> Reading text

Supreme Court, Saratoga Special Term
Mar 1, 1904
43 Misc. 310 (N.Y. Sup. Ct. 1904)

Opinion

March, 1904.

T.D. Trumbull, Jr., for plaintiff.

No other appearance.


This action is brought by the father of an infant wife against the husband to annul a marriage.

The complaint alleges that the plaintiff is the father of Lizzie E. Baker; that she is an infant; was married to the defendant September 16, 1898, when she was but thirteen years and seven months old; that she has not, since she attained the age of sixteen years, lived or cohabited with the defendant; and prays judgment declaring the marriage void.

The wife is not a party to the action, and there is nothing in the summons or complaint suggestive that the action is brought in behalf of the wife, or instituted with her knowledge or consent.

On the hearing, the court expressed doubt as to whether a valid decree could be entered, and suggested that the plaintiff take an order amending the summons and complaint by bringing the wife in as party defendant; but plaintiff has not acted upon the suggestion, and insists upon his right to judgment without amendment.

The question, therefore, arises, whether a father may maintain an action to have the marriage of his infant daughter annulled without making such daughter a party to the suit. The plaintiff's attorney, in support of his contention, cites the case of Becker v. Becker, 58 A.D. 374. This was an action brought by a father to annul the marriage of his minor son while under the age of legal consent, and, so far as the record discloses, the son was not a party, but the opinion contains no allusion to that subject.

I am also referred to the case of Stivers v. Wise, 18 A.D. 316, which was an action brought by a mother to procure the annulment of a marriage contracted by her son when under the age of legal consent. In the title, the plaintiff is described as the mother of the infant, but the infant is not otherwise mentioned as a party. The sole question before the court in that case had reference to alimony and furnishes no guide for our action here.

Plaintiff also cites Slocum v. Slocum, 37 Misc. 143. This was an action by a mother to have the marriage of her infant son annulled, on the ground that he had not attained the age of legal consent. It appears from the opinion of the learned justice that the son was not made a party to the action, but the question was not considered. The defendant set up a counterclaim, alleging misconduct on the part of the son committed subsequent to the marriage in respect to his marital obligations. To this the plaintiff demurred, and the court very properly held that the counterclaim constituted no defense to the mother's right of action. I cannot, however, subscribe to the view there incidently expressed, that the mother's right of action may not be rendered nugatory by the election of the son to affirm the marriage.

The marriage contracts of infants are not dependent upon the consent of their parents to the marriage, and parents may not have them annulled upon the ground of their non-consent. It is only the infant wife who may maintain an action to annul her marriage on the ground that it took place without the consent of her father, mother, guardian or other person having legal charge of her person. Code Civ. Pro., § 1742. Neither an infant husband nor a parent or guardian may maintain such an action, and the reasons therefor are not difficult to discover.

> Information supplied

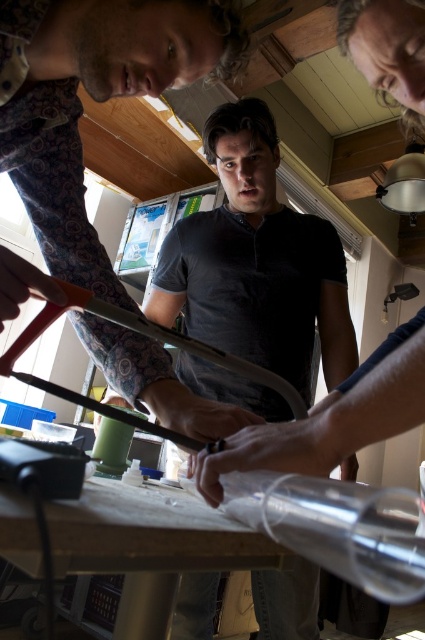
You are organizing a craft workshop and need to place a decorative item on the wooden table at center so that it is above the orange plastic ruler at center. Is this possible given their positions?

The wooden table at center is below the orange plastic ruler at center, so placing a decorative item on the wooden table at center would naturally be above the orange plastic ruler at center. This is possible.

You are a worker who needs to place a 7.5 inch tool on the wooden table at center. Can you place it without it overlapping the orange plastic ruler at center?

The wooden table at center is 6.85 inches away from orange plastic ruler at center. Since the tool is 7.5 inches long, placing it might cause overlap as the distance between them is less than the tool length.

You are standing in the workshop and want to place a 12 inch tool box on the wooden table at center. Can you fit it on the table without moving any items?

The wooden table at center is 11.66 inches away from the viewer, but the distance does not indicate the table size. The question about fitting a 12 inch tool box cannot be answered with the given information.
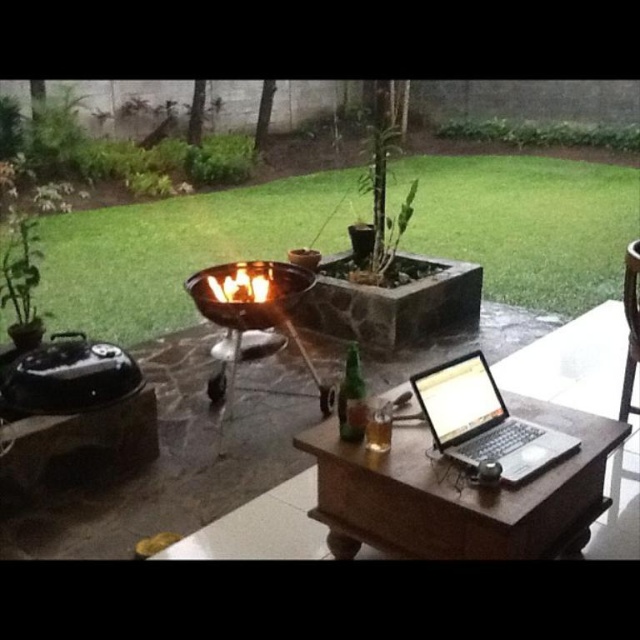
You are sitting on the brown wooden chair at right and want to reach the wooden table at center to grab your laptop. Which direction should you move to get to the table?

You should move to your left because the wooden table at center is positioned on the left side of the brown wooden chair at right.

You are a person who wants to sit at the brown wooden chair at right to work on the laptop on the wooden table at center. Considering the height difference between the two, will your arms be comfortable while working?

The wooden table at center has a lesser height compared to brown wooden chair at right, so when sitting at the brown wooden chair at right, your arms may be uncomfortable due to the table being lower than the chair seat.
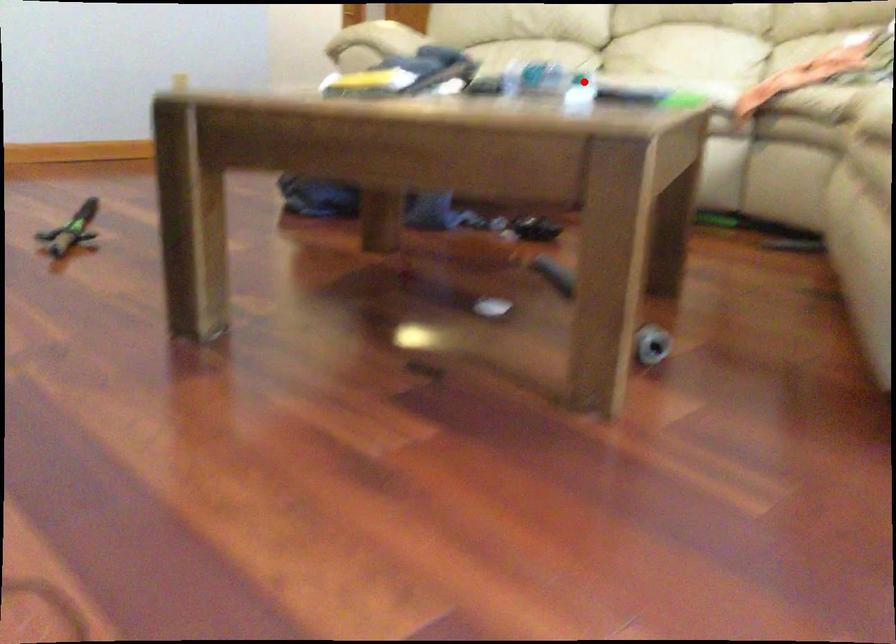
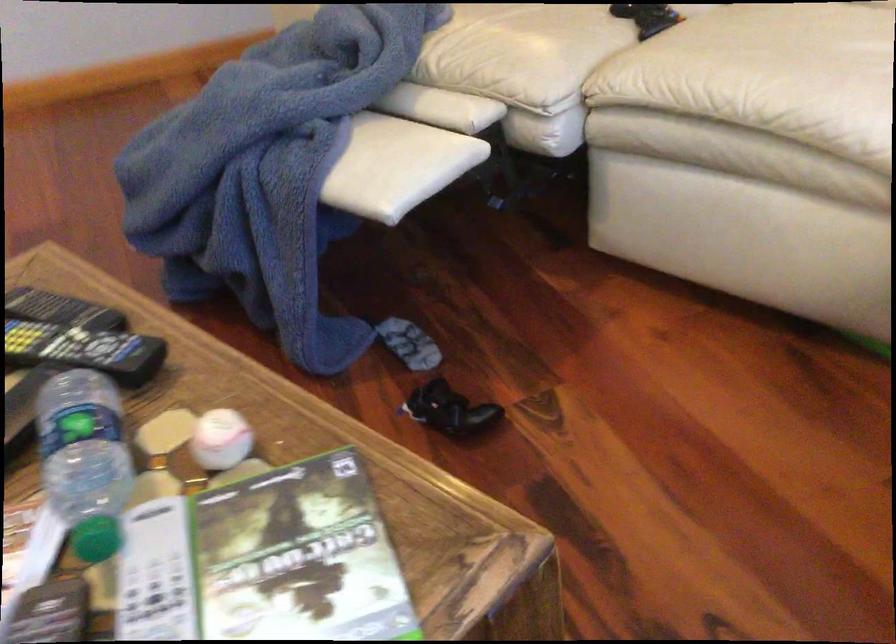
Find the pixel in the second image that matches the highlighted location in the first image.

(220, 439)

> Task list
- a) Copy the passage of the court opinion that begins at the words "No other appearance." and stops after the words "the marriage void.".
- b) Translate this sentence from the court opinion into Spanish: "The wife is not a party to the action, and there is nothing in the summons or complaint suggestive that the action is brought in behalf of the wife, or instituted with her knowledge or consent."
The rows have nothing to do with the work here.

> Solutions to the tasks
- a)
No other appearance.


This action is brought by the father of an infant wife against the husband to annul a marriage.

The complaint alleges that the plaintiff is the father of Lizzie E. Baker; that she is an infant; was married to the defendant September 16, 1898, when she was but thirteen years and seven months old; that she has not, since she attained the age of sixteen years, lived or cohabited with the defendant; and prays judgment declaring the marriage void.

- b) La esposa no es parte en la acción, y no hay nada en la citación ni en la demanda que sugiera que la acción se interpone en nombre de la esposa, ni que se inició con su conocimiento o consentimiento.